Methods: Male mixed-race local stray dogs (n = 5) 1 – 1.5 years and weighing 8-12 kg were used in this study. Each dog received two tablets of terazosin (10 mg each, a total of 20 mg) administered as terazosin hydrochloride. Blood samples (about 5 mL) were collected at 5 min before administration, 0 min, 5 min, 15 min, 30 min, 45 min, 1 h, 2 h, 3 h, 4 h, 6 h, and 24 h after administration from each dog. Blood samples were allowed to stand and serum was obtained after centrifugation. Serum samples were stored at - 20 º C until the time of analysis. A non-compartmental analysis was performed to estimate the pharmacokinetic parameters of terazosin.

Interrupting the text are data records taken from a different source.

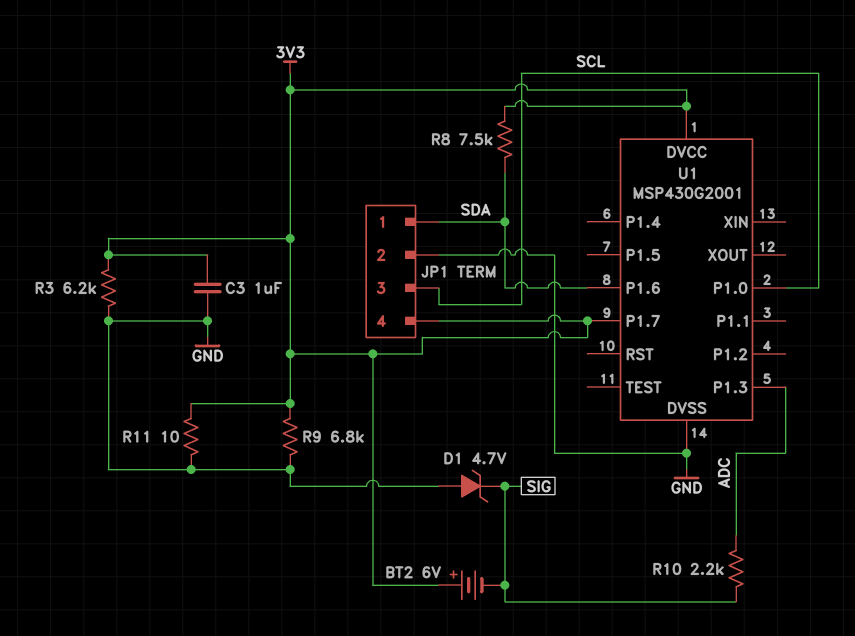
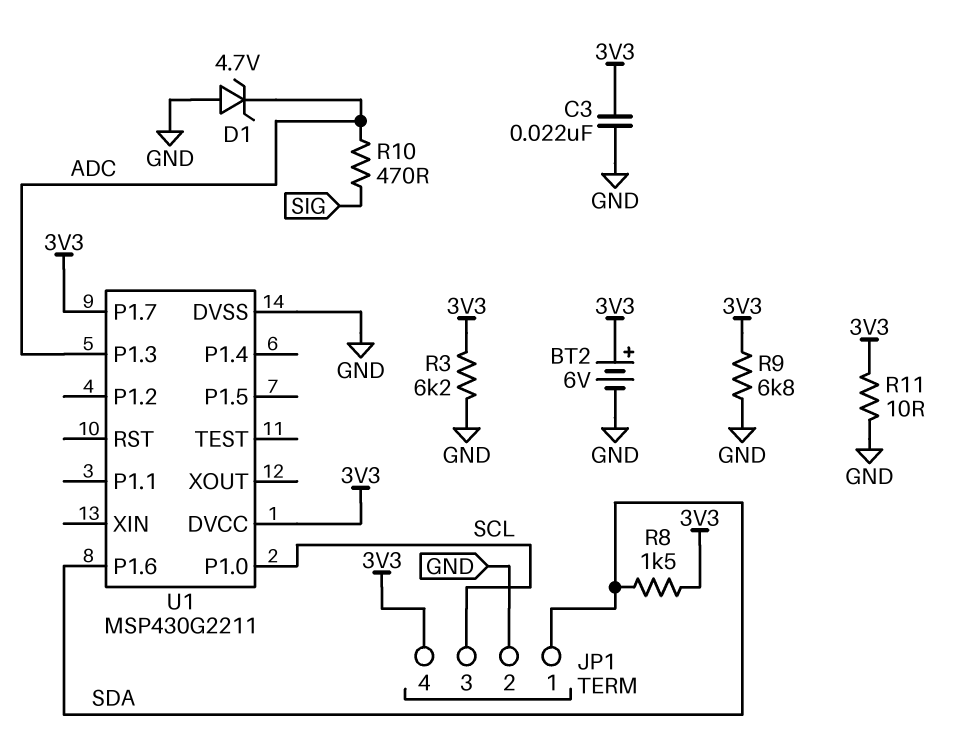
BT2: 6V (plus 3V3, minus SIG) -> 6V (plus 3V3, minus GND)
C3: 1uF (3V3, GND) -> 22nF (3V3, GND)
D1: zener 4.7V (A GND, K SIG) -> zener 4.7V (A GND, K ADC)
R8: 7.5k (3V3, SDA) -> 1.5k (3V3, SDA)
R10: 2.2k (ADC, SIG) -> 470 (ADC, SIG)
U1: MSP430G2001 -> MSP430G2211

Results: The maximal drug concentration (Cmax) following the 20 mg single oral dose was 1.15 μg/mL and was reached (Tmax) 0.75 h after the drug was administrated. The half-life (t1/2) of elimination in this study was 12.6 h. Exposure of dogs to terazosin as represented by the area under the time- concentration curve (AUC0-inf) was 10.66 μg/mL*h.
Conclusion: The pharmacokinetic parameters of terazosin after a single oral dose of 20 mg is now more clearly defined in mixed-race local stray dogs. This should facilitate future use of such model in assessing either pharmacokinetics or pharmacodynamics properties of different formulations containing terazosin.